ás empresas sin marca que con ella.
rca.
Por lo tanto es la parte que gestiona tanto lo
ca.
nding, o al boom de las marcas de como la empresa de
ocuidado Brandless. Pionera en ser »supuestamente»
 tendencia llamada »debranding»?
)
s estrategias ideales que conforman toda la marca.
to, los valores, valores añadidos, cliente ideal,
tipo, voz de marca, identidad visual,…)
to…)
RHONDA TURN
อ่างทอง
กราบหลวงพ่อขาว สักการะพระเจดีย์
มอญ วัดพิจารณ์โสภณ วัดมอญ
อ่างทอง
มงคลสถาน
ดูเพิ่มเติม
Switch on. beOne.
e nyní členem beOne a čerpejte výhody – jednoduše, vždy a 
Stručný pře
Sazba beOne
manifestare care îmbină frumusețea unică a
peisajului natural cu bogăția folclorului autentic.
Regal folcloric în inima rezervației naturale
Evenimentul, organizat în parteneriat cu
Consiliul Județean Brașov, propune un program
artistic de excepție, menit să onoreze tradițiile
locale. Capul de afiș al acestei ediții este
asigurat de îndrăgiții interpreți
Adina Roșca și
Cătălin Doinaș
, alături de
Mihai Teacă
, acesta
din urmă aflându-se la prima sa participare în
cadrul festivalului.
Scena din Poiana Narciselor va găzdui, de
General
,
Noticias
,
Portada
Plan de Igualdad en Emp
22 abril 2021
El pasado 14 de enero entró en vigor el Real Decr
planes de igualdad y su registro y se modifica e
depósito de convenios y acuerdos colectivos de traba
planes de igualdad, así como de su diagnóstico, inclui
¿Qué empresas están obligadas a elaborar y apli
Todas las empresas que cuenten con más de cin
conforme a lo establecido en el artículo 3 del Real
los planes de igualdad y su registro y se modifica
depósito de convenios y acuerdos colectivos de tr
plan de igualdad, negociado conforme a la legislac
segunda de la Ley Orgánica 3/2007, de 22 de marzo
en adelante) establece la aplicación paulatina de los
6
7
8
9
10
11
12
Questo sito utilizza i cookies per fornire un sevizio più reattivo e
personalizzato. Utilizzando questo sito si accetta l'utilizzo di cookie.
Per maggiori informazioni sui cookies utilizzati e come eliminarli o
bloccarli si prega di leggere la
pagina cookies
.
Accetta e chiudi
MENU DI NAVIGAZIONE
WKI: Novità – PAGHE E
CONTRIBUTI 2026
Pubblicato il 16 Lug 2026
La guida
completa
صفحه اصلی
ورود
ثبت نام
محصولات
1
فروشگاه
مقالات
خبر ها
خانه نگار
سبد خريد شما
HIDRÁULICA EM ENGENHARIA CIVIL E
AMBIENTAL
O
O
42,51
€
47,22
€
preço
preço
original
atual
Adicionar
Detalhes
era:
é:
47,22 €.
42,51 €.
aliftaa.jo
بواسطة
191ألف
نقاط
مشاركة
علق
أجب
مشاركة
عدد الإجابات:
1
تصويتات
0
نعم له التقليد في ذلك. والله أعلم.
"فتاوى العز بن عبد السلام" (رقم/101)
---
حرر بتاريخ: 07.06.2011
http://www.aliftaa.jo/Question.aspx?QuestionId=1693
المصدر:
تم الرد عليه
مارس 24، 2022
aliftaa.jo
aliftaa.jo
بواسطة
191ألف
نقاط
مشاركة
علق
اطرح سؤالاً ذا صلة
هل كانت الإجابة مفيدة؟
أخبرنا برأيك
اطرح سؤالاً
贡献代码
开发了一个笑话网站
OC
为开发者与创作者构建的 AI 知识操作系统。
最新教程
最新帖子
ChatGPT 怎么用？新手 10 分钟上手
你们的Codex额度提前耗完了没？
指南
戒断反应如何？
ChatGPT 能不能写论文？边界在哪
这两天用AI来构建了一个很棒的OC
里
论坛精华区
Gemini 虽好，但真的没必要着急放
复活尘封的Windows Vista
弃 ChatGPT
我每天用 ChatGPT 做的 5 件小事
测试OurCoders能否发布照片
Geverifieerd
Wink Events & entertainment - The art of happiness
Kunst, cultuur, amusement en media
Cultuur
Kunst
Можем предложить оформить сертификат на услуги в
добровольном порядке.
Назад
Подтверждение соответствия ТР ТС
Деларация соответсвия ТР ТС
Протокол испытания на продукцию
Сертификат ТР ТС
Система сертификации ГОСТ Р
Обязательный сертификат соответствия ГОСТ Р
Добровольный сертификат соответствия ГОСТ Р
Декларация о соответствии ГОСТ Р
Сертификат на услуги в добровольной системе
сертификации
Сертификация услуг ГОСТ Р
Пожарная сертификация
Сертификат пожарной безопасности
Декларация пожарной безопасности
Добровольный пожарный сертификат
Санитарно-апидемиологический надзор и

--- Exercise ---
Search the entries above for the string "ГОСТ". Copy each line that holds it.

--- Exercise response ---
Система сертификации ГОСТ Р
Обязательный сертификат соответствия ГОСТ Р
Добровольный сертификат соответствия ГОСТ Р
Декларация о соответствии ГОСТ Р
Сертификация услуг ГОСТ Р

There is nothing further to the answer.